Catholicism ain't cutting it, and a short-lived attempt at
Buddhism finds her nodding off during meditation. She discovers
Judaism at around the same time that she meets François (Edouard
Baer), a Jewish veterinarian who is desperately trying to hide his
religious roots. When they fall in love, it becomes a feature-film
version of an episode of Three's Company. (Picture Chrissy
Snow hanging up a mezuzah on secret Jew Jack Tripper's door and
imagine the hilarity.)
You get
two chances to see Amen on Saturday (July 19 -- it's
screening at 6:30 and 10:00), but only the mentally disturbed will
want to catch this flick more than once.
Costa-Gavras directs and adapts the story from Rolf
Hochhuth's controversial six-hour 1963 play called The Deputy.
Don't worry -- the film version isn't nearly that long,
though it does unspool over a very uncomfortable 132 minutes.

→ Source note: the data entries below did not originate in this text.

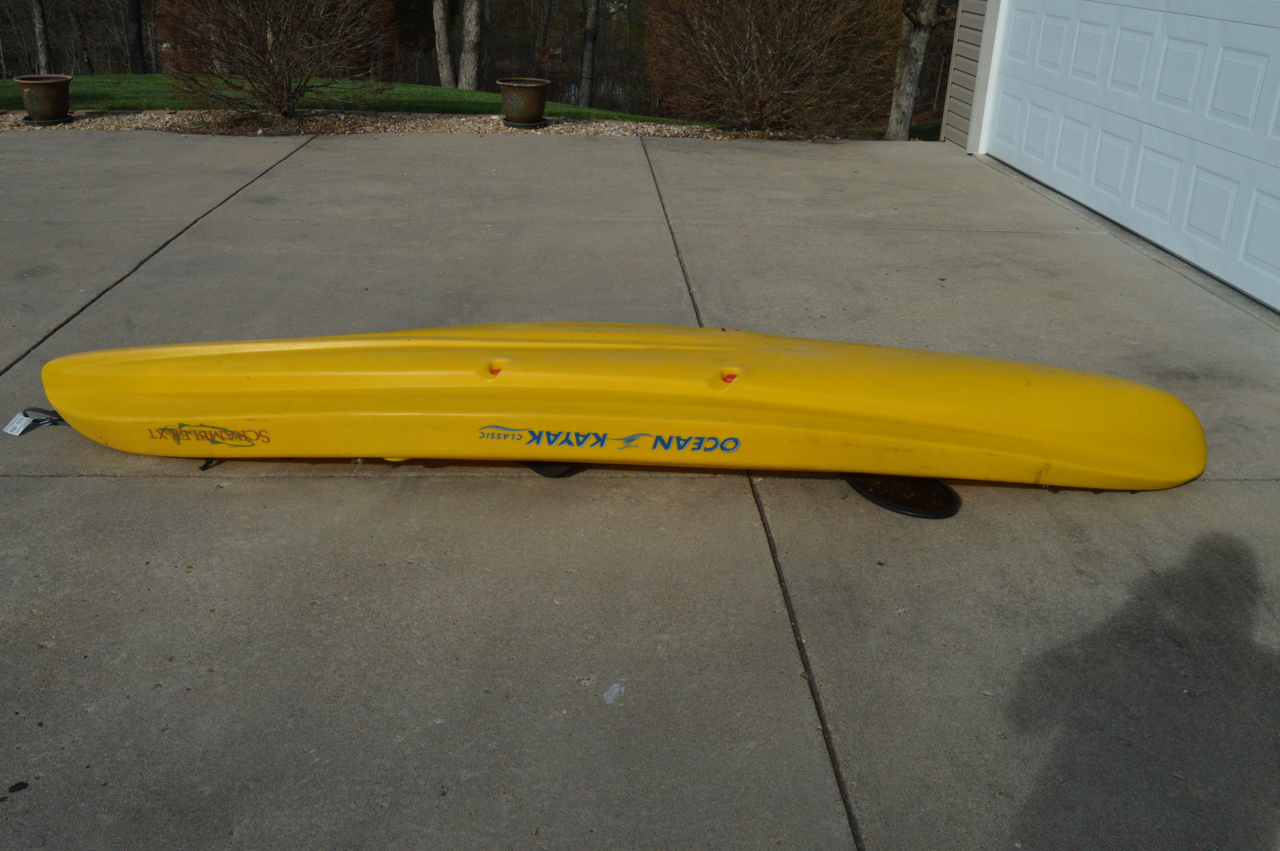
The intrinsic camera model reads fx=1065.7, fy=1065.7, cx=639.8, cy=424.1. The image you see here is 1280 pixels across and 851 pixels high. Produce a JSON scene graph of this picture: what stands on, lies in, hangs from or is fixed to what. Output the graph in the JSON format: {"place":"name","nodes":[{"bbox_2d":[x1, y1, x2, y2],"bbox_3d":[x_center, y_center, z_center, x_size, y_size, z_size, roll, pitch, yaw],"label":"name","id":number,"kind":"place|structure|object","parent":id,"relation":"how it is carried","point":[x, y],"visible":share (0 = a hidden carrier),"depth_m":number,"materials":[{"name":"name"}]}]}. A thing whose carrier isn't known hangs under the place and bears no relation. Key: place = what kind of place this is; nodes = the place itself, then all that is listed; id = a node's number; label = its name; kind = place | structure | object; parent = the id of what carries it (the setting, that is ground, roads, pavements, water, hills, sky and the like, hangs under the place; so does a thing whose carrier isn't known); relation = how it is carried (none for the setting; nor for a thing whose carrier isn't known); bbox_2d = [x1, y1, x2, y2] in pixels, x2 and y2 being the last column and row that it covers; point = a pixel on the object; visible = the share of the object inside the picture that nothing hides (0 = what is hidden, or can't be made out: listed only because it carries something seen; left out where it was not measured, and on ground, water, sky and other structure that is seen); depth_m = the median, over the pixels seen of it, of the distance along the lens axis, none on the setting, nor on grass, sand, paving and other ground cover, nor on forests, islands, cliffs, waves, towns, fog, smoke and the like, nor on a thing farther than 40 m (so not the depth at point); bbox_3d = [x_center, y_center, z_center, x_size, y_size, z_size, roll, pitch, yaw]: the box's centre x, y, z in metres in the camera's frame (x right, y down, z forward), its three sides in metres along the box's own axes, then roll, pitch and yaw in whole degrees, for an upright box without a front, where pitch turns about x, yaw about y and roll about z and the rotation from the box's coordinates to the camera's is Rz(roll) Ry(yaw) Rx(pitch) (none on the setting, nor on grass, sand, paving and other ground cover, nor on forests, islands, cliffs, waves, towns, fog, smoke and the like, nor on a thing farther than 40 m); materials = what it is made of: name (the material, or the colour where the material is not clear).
{"place":"outdoors","nodes":[
{"label":"outdoors","id":0,"kind":"place"},
{"bbox_2d":[0,74,678,121],"label":"lawn","id":1,"kind":"structure","parent":0,"point":[482,95],"materials":[{"name":"green plant"}]},
{"bbox_2d":[432,0,454,88],"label":"tree trunk","id":2,"kind":"object","parent":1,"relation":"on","point":[444,75],"visible":0.97,"materials":[{"name":"wood"}]},
{"bbox_2d":[459,0,483,89],"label":"tree trunk","id":3,"kind":"object","parent":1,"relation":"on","point":[472,11],"visible":0.97,"materials":[{"name":"wood"}]},
{"bbox_2d":[0,131,1279,850],"label":"concrete driveway","id":4,"kind":"structure","parent":0,"point":[79,492],"materials":[{"name":"grey concrete"}]},
{"bbox_2d":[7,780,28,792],"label":"debris","id":5,"kind":"object","parent":4,"relation":"on","point":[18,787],"visible":0.97,"depth_m":1.95,"materials":[{"name":"black"}]},
{"bbox_2d":[19,405,65,425],"bbox_3d":[-1.876,-0.026,3.388,0.256,0.062,0.074,0,25,-3],"label":"strap","id":6,"kind":"object","parent":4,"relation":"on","point":[53,413],"visible":0.59,"depth_m":3.38,"materials":[{"name":"black plastic"}]},
{"bbox_2d":[2,411,36,435],"bbox_3d":[-1.921,-0.003,3.302,0.074,0.077,0.092,7,26,12],"label":"tag","id":7,"kind":"object","parent":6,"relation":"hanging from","point":[18,425],"visible":0.93,"depth_m":3.30,"materials":[{"name":"white paper"}]},
{"bbox_2d":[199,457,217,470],"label":"strap","id":8,"kind":"object","parent":4,"relation":"on","point":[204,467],"visible":0.38,"depth_m":3.16,"materials":[{"name":"black plastic"}]},
{"bbox_2d":[523,460,578,477],"bbox_3d":[-0.277,0.083,3.219,0.197,0.091,0.128,5,25,7],"label":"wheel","id":9,"kind":"object","parent":4,"relation":"on","point":[544,472],"visible":0.27,"depth_m":3.17,"materials":[{"name":"black rubber"}]},
{"bbox_2d":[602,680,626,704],"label":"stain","id":10,"kind":"object","parent":4,"relation":"on","point":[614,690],"visible":0.96,"depth_m":2.23,"materials":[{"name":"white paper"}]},
{"bbox_2d":[36,321,1205,493],"bbox_3d":[-0.136,-0.120,3.267,3.722,0.375,1.004,0,25,-3],"label":"kayak","id":11,"kind":"object","parent":4,"relation":"on","point":[249,378],"visible":0.99,"depth_m":3.10,"materials":[{"name":"yellow plastic"}]},
{"bbox_2d":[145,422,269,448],"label":"logo decal","id":12,"kind":"object","parent":11,"relation":"attached to","point":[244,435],"visible":0.97,"depth_m":3.10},
{"bbox_2d":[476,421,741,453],"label":"logo decal","id":13,"kind":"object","parent":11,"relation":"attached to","point":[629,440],"visible":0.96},
{"bbox_2d":[843,473,960,518],"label":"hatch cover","id":14,"kind":"object","parent":4,"relation":"on","point":[953,502],"visible":0.67,"depth_m":3.06,"materials":[{"name":"black"}]},
{"bbox_2d":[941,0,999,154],"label":"house wall","id":15,"kind":"structure","parent":0,"point":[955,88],"depth_m":8.79,"materials":[{"name":"plastic"}]},
{"bbox_2d":[986,0,1279,312],"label":"garage door","id":16,"kind":"structure","parent":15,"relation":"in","point":[1248,55],"depth_m":5.72,"materials":[{"name":"white metal"}]},
{"label":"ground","id":17,"kind":"structure","parent":0},
{"bbox_2d":[31,0,53,71],"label":"tree trunk","id":18,"kind":"object","parent":17,"relation":"on","point":[41,35],"visible":0.87,"materials":[{"name":"brown"}]},
{"bbox_2d":[65,0,92,72],"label":"tree trunk","id":19,"kind":"object","parent":17,"relation":"on","point":[83,48],"visible":0.87,"materials":[{"name":"brown"}]},
{"bbox_2d":[124,0,147,72],"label":"tree trunk","id":20,"kind":"object","parent":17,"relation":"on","point":[136,43],"visible":0.89,"materials":[{"name":"brown"}]},
{"bbox_2d":[0,107,851,139],"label":"gravel bed","id":21,"kind":"object","parent":17,"relation":"on","point":[296,120],"visible":0.45,"depth_m":9.23,"materials":[{"name":"beige gravel"}]},
{"bbox_2d":[12,73,73,123],"bbox_3d":[-5.025,-2.756,9.028,0.473,0.361,0.480,-21,33,-40],"label":"flower pot","id":22,"kind":"object","parent":21,"relation":"on","point":[51,95],"visible":0.97,"depth_m":8.89,"materials":[{"name":"brown ceramic"}]},
{"bbox_2d":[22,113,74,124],"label":"saucer","id":23,"kind":"object","parent":21,"relation":"on","point":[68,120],"visible":0.51,"depth_m":8.83,"materials":[{"name":"black plastic"}]},
{"bbox_2d":[153,0,396,116],"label":"shrub","id":24,"kind":"object","parent":21,"relation":"on","point":[269,60],"visible":0.99,"depth_m":9.24,"materials":[{"name":"plant"}]},
{"bbox_2d":[496,76,550,126],"bbox_3d":[-1.029,-2.871,9.490,0.500,0.382,0.499,20,31,34],"label":"planter pot","id":25,"kind":"object","parent":21,"relation":"on","point":[514,88],"visible":0.99,"depth_m":9.33,"materials":[{"name":"brown ceramic"}]},
{"bbox_2d":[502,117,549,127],"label":"saucer","id":26,"kind":"object","parent":21,"relation":"on","point":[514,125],"visible":0.66,"depth_m":9.30,"materials":[{"name":"black plastic"}]},
{"bbox_2d":[641,0,899,134],"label":"shrub","id":27,"kind":"object","parent":21,"relation":"on","point":[775,55],"visible":0.99,"depth_m":9.25,"materials":[{"name":"plant"}]},
{"bbox_2d":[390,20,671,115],"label":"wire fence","id":28,"kind":"object","parent":17,"relation":"on","point":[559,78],"visible":0.42,"depth_m":22.30,"materials":[{"name":"brown"}]},
{"bbox_2d":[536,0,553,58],"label":"tree trunk","id":29,"kind":"object","parent":17,"relation":"on","point":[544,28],"visible":0.83,"materials":[{"name":"brown"}]},
{"bbox_2d":[577,0,599,107],"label":"tree trunk","id":30,"kind":"object","parent":17,"relation":"on","point":[587,58],"visible":0.98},
{"bbox_2d":[885,0,940,141],"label":"tree trunk","id":31,"kind":"object","parent":17,"relation":"on","point":[922,43],"visible":0.96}
]}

It's about a German chemist and SS lieutenant named Kurt
Gerstein (Ulrich Tukur) who invents Zyklon B, a gas he believed
was going to be used for routine water purification. Eventually,
the devout Protestant learns Zyklon B is being used in the Polish
death camps and pleads with the Church to intervene.
Gerstein's (a real guy)
squeaky wheel gets no grease from the Church, though he does pique
the interest of Riccardo Fontana (Mathieu Kassovitz), a young
Jesuit priest who uses his family connections to arrange a meeting
between Gerstein and Pope Pious XII.
But old Pious offers no solution to the Final Solution,
mostly because he's scared the Nazis will invade the Vatican if he
shakes his finger at them.
Costa-Gavras, who saw
Oscar action for Missing and Z, hasn't made a film
since 1997's debacle Mad City with Dustin Hoffman and John
Travolta. Amen
should have been much more rabble-rousing, but aside from a moment
or two, it's oddly unmoving.
It's also extremely heavy-handed, almost comically
repetitious, and way too long.
Amen is also, strangely, in English, despite a
glaring lack of actors who can call it their native tongue.

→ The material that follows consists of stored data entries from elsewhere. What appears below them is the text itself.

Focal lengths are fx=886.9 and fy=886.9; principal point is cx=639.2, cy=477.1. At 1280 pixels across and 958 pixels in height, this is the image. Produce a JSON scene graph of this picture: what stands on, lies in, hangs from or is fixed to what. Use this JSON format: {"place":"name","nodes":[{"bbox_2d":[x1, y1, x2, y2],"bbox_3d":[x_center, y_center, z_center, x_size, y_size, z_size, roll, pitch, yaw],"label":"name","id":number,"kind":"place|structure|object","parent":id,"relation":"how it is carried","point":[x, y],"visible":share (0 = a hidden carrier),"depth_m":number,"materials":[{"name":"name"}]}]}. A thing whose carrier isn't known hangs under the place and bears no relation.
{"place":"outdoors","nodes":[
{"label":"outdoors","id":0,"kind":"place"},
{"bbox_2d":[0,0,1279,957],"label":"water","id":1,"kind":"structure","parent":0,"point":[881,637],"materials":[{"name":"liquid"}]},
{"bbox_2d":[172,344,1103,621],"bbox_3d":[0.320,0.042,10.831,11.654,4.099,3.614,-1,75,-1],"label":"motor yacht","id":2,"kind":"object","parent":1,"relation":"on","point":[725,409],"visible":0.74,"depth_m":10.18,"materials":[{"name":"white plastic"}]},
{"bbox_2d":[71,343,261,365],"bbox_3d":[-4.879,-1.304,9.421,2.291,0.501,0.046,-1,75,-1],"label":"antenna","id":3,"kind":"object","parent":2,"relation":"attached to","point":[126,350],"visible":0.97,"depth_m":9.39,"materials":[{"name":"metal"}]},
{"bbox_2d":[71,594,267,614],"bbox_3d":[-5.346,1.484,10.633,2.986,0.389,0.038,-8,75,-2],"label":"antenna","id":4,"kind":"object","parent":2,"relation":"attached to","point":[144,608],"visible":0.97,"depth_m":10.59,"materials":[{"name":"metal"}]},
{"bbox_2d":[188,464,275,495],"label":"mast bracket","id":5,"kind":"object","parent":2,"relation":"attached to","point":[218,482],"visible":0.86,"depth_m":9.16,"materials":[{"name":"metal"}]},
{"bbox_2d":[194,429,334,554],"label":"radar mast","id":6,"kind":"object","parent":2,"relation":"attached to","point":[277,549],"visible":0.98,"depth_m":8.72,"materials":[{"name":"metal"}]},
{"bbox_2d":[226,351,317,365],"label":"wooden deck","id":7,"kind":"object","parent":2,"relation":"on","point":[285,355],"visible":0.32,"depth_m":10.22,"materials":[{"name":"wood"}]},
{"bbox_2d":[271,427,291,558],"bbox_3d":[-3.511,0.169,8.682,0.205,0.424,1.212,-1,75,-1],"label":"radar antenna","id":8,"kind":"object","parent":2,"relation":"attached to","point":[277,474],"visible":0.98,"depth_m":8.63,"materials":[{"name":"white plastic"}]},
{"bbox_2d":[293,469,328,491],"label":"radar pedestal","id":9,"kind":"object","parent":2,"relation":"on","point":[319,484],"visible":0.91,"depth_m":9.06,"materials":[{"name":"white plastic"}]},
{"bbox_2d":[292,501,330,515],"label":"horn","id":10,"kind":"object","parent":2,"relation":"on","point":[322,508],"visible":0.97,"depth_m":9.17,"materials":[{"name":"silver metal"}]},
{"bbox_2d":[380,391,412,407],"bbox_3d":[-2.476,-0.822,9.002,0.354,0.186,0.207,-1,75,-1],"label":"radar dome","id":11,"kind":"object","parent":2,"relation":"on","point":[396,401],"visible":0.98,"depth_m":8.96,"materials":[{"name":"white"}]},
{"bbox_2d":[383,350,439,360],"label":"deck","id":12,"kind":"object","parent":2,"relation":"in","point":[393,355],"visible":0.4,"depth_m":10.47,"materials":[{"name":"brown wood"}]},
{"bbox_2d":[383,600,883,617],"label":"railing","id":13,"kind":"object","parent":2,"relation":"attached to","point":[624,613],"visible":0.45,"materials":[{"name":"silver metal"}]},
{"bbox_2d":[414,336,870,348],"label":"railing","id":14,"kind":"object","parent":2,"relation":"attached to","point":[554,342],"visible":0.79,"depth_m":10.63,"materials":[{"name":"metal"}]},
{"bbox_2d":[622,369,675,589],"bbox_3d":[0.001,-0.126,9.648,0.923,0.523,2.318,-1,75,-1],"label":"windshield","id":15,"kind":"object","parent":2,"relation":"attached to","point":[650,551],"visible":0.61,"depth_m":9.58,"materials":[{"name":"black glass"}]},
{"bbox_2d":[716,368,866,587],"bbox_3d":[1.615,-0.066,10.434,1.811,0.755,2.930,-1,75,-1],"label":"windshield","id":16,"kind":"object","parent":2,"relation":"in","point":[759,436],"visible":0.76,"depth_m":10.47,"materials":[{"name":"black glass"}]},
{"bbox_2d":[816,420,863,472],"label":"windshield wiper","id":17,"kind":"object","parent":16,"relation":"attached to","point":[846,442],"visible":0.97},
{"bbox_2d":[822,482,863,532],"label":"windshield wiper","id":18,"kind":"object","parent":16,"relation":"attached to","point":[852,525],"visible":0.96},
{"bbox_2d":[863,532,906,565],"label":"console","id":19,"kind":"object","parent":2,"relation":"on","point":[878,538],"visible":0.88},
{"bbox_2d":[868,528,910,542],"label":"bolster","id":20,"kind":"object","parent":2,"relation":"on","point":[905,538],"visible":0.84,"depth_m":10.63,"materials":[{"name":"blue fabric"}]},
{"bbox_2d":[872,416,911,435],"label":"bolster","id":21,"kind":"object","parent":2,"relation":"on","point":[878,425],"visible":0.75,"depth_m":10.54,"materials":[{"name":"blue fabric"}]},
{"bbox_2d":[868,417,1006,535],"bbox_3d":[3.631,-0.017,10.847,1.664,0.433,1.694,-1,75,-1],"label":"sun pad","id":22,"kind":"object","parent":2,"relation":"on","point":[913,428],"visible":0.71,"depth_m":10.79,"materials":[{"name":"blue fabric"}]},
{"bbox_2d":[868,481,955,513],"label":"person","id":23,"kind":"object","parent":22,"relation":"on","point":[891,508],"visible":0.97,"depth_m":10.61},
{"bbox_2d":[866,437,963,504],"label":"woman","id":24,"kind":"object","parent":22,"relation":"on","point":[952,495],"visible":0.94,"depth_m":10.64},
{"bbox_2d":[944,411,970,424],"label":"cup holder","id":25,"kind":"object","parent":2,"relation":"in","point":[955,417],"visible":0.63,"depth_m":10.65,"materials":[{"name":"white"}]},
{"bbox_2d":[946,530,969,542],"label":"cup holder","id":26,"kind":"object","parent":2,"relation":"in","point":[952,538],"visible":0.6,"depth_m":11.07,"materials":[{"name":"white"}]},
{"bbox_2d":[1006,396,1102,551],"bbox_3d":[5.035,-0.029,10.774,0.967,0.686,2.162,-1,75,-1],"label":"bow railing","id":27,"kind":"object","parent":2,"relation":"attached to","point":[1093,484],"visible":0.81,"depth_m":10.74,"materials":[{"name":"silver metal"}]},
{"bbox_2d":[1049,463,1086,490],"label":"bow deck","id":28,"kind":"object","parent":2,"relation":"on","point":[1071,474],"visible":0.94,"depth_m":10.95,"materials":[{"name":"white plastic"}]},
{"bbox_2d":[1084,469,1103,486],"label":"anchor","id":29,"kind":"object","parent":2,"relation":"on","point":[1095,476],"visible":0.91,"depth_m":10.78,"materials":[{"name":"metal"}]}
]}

Then again, people seem to love watching this kind of thing
(<cough> The Pianist <cough>), as Amen
garnered seven César nominations (and a win for Best Writing). On
the plus side, Krispy Kreme will be doling out free donuts at the
screenings.
Things definitely look up
the following day, with a trio of hour-long documentaries about
interesting subjects. Strange Fruit relates the origin of the
haunting Billie Holliday tune, which turned out to be written by
American Communist Party member and Bronx high school teacher Abel
Meeropol (using the pseudonym Lewis Allen).
Meeropol crafted the words in 1937 after seeing a
photograph of the lynching of Abram Smith and Thomas Shipp.
The Joel Katz-directed doc, which follows Meeropol's
interesting career, ends with a list of contemporaries who have
performed the song over the years.
Hot on the heels of last
year's Schmelvis: Searching for the King's Jewish Roots
comes Shalom Y'all, another look at the unlikely
combination of Judaism and the South.
Director Brian Bain, a third-generation Jew, echoes the
Bible Belt journeys made by his hat-and-tie-salesman grandfather
many moons ago. For a road-trip film, it's all pretty pedestrian,
but there is a brief appearance by musician-turned-mystery-writer
Kinky Friedman.
Friedman
takes center stage later that evening in Kinky Friedman:
Proud to Be an Asshole From El Paso, which is packed with
interesting interviews with notable Southern luminaries like Lyle
Lovett, Willie Nelson and Bill Clinton (who tells a hysterical
story about what he did with a cigar!), who all reflect on what
Richard "Kinky" Friedman means to them.
And, of course, there's plenty of Kinky, who hit the scene
30 years ago with a band (The Texas Jewboys) and a song
("They Ain't Makin' Jews Like Jesus Anymore") that
captured the nation's attention as well as its ire.